How to prove a sequence of functions on a set $S$ of real numbers converges uniformly to a function $f$ on $S$ if and only if $\lim_{n\to\infty}\sup\{|f(x)-f_n(x)|:x\in S\}=0$?
My thought:
$\rightarrow$: Suppose uniform convergence, then $\forall \epsilon>0,\exists N, \forall x\in S,\forall n>N,|f_n(x)-f(x)|<\epsilon$. Let $\epsilon $ be given, fix $N$, since it's true for each $n>N$, we know $\sup\{|f_n(x)-f(x)|\}<\epsilon$, but then it's the exact definition of $\lim\sup$.
$\leftarrow$ I feel like it's the reverse of the above process.
Could someone give any idea?
Here are some detailed hints:
For the only-if direction: Suppose $\{ f_n \}_{n \in \mathbb{N}}$ converges uniformly to $f$ on $S$. We must then show that $\lim_{n \rightarrow \infty} \sup_{x \in S} |f_n(x) - f(x)| = 0$. So take an $\epsilon > 0$. We must then find an $n_0 \in \mathbb{N}$ such that $\sup_{x \in S} |f_n(x) - f(x)| < \epsilon$ whenever $n > n_0$. Now use the assumption about uniform convergence and the definition of least upper bounds to find this $n_0$.

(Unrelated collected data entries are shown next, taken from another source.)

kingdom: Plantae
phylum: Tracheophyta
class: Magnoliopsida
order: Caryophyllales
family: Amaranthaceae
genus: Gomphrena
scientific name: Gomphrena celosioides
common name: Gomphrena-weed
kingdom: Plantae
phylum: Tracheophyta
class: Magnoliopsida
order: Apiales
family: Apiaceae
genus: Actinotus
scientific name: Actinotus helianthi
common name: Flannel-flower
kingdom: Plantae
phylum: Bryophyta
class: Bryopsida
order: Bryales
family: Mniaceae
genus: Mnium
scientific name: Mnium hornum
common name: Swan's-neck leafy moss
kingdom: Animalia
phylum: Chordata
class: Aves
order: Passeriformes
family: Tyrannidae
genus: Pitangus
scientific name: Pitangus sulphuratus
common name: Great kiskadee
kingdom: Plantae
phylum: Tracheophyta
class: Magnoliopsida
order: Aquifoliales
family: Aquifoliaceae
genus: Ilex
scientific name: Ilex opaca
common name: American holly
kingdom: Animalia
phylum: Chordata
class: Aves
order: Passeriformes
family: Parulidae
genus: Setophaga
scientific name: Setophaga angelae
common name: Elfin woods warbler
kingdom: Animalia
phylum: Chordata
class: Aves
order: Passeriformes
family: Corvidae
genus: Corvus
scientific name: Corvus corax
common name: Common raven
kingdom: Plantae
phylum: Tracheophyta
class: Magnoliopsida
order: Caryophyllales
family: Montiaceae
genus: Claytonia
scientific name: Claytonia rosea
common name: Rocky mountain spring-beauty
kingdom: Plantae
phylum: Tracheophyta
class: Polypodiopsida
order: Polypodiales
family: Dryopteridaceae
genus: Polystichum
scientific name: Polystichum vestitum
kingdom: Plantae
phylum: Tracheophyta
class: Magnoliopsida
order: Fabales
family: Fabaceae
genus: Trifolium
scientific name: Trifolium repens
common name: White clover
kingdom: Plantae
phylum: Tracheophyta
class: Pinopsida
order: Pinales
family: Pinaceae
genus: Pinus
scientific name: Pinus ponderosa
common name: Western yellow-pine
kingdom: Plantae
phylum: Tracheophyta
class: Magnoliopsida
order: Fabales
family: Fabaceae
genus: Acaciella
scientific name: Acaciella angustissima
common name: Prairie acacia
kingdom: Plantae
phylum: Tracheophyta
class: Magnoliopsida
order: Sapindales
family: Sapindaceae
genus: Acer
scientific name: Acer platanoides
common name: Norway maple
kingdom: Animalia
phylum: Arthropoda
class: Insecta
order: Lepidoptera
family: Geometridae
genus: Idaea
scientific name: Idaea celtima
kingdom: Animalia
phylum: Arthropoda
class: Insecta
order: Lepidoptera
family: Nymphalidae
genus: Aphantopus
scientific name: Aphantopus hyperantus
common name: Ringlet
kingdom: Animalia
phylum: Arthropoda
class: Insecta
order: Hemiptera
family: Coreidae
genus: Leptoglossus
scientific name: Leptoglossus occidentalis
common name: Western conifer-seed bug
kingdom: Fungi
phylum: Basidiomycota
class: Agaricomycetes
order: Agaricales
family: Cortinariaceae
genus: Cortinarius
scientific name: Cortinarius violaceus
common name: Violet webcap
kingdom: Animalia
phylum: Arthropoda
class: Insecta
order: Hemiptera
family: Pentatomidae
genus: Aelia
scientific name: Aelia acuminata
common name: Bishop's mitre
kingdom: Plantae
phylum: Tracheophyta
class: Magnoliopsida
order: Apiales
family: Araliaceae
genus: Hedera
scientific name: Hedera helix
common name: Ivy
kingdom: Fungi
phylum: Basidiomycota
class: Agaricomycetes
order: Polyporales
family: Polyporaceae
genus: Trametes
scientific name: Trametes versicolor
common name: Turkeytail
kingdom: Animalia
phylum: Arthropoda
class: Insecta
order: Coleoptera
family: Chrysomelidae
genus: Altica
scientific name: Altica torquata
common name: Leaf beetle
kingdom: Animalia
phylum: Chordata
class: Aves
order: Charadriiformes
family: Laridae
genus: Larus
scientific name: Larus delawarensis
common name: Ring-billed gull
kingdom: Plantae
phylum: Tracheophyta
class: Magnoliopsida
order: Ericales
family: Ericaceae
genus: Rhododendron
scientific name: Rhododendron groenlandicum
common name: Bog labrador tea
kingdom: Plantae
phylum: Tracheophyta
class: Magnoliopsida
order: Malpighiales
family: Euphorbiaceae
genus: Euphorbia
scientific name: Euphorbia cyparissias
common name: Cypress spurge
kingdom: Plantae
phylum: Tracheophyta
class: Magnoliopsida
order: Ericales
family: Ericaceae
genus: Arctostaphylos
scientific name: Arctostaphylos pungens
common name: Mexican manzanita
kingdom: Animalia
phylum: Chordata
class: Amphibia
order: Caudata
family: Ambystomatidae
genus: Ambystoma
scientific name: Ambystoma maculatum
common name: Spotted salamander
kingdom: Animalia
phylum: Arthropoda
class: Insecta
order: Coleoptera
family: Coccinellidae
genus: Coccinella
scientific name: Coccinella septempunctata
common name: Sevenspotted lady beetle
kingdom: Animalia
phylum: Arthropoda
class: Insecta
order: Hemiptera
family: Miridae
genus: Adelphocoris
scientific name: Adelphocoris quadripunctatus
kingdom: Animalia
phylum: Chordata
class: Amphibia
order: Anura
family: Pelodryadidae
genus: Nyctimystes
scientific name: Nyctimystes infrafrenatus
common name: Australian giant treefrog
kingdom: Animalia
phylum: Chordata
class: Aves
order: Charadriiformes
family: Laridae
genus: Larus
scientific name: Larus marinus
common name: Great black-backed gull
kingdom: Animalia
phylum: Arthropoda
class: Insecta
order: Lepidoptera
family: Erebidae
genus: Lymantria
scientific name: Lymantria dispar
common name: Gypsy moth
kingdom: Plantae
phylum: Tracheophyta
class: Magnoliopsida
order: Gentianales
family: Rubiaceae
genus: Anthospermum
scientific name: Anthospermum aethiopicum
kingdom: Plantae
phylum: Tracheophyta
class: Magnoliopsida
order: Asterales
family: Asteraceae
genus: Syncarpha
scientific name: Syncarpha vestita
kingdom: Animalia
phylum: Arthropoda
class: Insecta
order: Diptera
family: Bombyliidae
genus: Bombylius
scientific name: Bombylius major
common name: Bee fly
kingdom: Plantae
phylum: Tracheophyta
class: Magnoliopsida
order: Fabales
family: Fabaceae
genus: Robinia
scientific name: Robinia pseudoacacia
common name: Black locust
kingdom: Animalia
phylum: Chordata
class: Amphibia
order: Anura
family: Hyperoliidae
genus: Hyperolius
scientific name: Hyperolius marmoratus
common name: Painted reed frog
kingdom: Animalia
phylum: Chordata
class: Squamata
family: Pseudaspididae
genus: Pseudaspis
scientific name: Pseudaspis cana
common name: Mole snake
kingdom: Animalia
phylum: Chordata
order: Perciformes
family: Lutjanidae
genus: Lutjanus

For the if-direction: Suppose $\lim_{n \rightarrow \infty} \sup_{x \in S} |f_n(x) - f(x)| = 0$. Take an $\epsilon > 0$. We must then find an $n_0 \in \mathbb{N}$ such that $|f_n(x) - f(x)| < \epsilon$ for all $x \in S$. Now use the assumption about the convergence (and the definition of convergence of a sequence) to find this $n_0$.